A Nike oficializou nesta quinta-feira (24) a demissão de aproximadamente 1.400 funcionários, o que corresponde a cerca de 2% do seu quadro global de colaboradores. A medida foca especialmente no setor de tecnologia nas operações da América do Norte, Europa e Ásia, visando aumentar a eficiência operacional e integrar melhor os processos internos.
O anúncio foi feito via comunicado interno por Venkatesh Alagirisamy, diretor de operações, e marca a segunda grande redução da empresa no ano — em janeiro, 775 vagas já haviam sido eliminadas em prol da automação.
Desafios de mercado e pressão financeira
A gigante dos artigos esportivos enfrenta um momento crítico:
- Concorrência: Marcas em ascensão como Hoka, On e Nata têm ganhado espaço no mercado.
- Ações em queda: Nos últimos anos, os papéis da Nike desvalorizaram mais de 50%. Curiosamente, logo após o anúncio dos novos cortes, as ações registraram uma leve alta de 0,5%.
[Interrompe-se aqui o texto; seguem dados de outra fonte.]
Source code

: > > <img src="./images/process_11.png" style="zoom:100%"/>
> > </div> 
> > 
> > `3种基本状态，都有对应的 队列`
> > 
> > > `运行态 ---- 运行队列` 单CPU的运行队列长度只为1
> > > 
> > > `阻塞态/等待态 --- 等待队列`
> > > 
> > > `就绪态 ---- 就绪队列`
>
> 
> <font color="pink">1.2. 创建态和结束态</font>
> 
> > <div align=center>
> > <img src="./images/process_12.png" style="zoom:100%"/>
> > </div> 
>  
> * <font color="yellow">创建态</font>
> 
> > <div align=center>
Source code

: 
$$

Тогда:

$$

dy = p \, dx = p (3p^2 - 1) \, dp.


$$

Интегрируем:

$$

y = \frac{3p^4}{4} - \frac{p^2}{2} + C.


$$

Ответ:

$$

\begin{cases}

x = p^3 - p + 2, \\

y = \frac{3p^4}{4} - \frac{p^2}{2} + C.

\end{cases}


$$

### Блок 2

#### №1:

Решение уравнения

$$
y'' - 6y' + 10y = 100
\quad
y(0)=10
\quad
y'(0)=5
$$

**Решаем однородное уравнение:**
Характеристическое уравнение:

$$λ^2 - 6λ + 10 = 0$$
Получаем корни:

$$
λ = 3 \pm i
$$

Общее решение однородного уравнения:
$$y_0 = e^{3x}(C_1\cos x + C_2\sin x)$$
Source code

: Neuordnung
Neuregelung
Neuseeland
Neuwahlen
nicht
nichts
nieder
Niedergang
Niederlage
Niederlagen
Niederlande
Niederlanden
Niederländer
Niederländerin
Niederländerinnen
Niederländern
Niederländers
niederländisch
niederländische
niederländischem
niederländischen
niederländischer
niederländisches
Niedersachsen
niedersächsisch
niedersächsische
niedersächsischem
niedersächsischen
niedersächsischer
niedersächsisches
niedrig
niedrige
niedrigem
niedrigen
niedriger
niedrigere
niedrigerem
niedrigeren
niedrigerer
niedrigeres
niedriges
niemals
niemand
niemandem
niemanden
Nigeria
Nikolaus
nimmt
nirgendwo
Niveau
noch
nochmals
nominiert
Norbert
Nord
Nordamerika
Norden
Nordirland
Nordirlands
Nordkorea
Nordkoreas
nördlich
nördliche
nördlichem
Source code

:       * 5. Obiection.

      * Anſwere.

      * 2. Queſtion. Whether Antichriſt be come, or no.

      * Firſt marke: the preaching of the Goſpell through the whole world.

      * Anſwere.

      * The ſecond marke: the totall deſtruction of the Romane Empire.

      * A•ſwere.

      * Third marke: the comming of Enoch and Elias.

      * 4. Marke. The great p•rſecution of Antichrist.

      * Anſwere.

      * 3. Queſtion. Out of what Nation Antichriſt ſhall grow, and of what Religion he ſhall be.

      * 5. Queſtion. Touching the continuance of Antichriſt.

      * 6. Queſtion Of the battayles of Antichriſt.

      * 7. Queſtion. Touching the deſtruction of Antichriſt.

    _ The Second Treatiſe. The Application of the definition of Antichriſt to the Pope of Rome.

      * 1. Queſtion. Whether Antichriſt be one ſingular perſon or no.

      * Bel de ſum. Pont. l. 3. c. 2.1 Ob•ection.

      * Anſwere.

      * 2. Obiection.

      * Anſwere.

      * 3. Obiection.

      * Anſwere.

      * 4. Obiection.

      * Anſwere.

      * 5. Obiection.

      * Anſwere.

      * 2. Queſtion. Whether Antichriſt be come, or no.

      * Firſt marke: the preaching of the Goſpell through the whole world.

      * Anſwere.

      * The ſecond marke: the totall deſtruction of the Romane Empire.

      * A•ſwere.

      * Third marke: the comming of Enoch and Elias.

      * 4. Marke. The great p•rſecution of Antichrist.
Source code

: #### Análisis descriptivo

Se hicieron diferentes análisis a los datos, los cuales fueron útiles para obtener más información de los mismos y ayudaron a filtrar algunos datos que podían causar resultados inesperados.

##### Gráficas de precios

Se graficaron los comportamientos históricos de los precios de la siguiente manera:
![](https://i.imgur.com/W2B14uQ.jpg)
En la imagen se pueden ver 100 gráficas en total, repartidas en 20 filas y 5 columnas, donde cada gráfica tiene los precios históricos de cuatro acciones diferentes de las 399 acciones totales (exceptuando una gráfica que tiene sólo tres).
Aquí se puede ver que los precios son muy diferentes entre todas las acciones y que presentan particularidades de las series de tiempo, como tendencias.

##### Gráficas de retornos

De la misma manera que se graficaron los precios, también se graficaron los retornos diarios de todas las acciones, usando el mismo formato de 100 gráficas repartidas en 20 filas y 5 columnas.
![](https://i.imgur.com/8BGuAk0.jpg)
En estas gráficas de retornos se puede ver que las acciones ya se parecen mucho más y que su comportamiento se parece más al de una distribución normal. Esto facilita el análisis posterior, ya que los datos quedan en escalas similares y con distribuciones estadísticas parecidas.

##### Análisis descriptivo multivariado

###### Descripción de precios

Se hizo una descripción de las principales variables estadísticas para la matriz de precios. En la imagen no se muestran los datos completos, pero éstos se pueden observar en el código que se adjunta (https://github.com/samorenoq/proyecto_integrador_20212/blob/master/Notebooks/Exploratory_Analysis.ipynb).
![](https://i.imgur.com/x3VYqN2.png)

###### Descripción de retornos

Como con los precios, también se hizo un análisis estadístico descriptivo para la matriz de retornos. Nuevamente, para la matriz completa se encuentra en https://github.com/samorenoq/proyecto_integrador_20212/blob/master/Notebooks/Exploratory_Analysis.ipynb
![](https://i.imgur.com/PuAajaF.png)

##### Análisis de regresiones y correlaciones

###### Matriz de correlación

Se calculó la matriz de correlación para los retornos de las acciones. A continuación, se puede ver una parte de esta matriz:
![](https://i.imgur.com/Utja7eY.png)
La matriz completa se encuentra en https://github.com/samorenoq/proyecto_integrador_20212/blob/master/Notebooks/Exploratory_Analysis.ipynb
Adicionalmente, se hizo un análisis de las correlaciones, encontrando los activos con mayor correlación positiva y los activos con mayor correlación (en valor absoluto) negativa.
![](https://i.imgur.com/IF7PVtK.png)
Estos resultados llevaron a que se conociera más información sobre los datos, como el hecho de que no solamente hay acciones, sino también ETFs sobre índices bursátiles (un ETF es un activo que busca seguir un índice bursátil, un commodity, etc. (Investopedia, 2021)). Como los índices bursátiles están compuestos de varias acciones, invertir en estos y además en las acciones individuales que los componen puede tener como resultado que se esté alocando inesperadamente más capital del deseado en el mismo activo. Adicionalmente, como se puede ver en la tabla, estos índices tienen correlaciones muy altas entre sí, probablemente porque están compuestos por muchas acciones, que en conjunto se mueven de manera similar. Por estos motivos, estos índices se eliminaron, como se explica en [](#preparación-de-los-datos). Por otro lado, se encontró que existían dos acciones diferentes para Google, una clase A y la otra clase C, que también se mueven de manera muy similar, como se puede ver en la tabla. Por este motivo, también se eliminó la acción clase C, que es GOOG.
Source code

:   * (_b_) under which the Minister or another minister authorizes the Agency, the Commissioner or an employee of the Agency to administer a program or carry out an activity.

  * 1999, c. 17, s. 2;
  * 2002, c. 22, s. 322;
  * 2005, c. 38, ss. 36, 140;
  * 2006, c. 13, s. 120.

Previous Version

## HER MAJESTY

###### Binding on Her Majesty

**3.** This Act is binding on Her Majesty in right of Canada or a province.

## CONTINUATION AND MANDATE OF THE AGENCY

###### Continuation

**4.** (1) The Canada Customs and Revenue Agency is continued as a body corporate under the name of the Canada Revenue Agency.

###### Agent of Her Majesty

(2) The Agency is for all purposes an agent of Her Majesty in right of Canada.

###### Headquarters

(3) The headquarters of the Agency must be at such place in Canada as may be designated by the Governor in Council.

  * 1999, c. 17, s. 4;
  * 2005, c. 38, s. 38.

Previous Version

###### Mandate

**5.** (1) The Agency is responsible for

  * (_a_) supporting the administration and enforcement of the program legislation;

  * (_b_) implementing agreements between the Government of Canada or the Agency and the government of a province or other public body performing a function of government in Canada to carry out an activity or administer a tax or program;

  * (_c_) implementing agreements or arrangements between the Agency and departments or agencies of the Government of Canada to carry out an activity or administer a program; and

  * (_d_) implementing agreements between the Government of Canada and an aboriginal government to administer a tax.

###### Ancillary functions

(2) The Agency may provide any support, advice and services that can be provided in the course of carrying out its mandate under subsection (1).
- Estoque e descontos: Para limpar prateleiras de coleções antigas, a empresa tem aplicado descontos agressivos, o que pressiona e reduz as margens de lucro.
Gestão Elliott Hill: Foco no esporte tradicional
Sob a liderança do CEO Elliott Hill desde 2024, a Nike tenta resgatar sua essência focando em categorias como corrida e futebol. No entanto, os resultados dessa guinada ainda são mistos. Enquanto novos lançamentos têm tido dificuldades para emplacar, o modelo Vomero 18 despontou como um sucesso isolado, faturando US$ 100 milhões em apenas três meses.
Perspectivas pessimistas para o trimestre
O cenário futuro permanece desafiador. A empresa projeta uma queda geral nas vendas de até 4% no trimestre atual. A situação é mais grave na China, onde a retração econômica pode chegar a 20%.
“A Nike já deveria estar mais avançada em sua recuperação”, avalia David Swartz, analista da Morningstar. Para especialistas, os cortes recorrentes sugerem que a empresa inflou sua estrutura tecnológica no passado e agora luta para corrigir um inchaço organizacional que impede uma retomada mais ágil.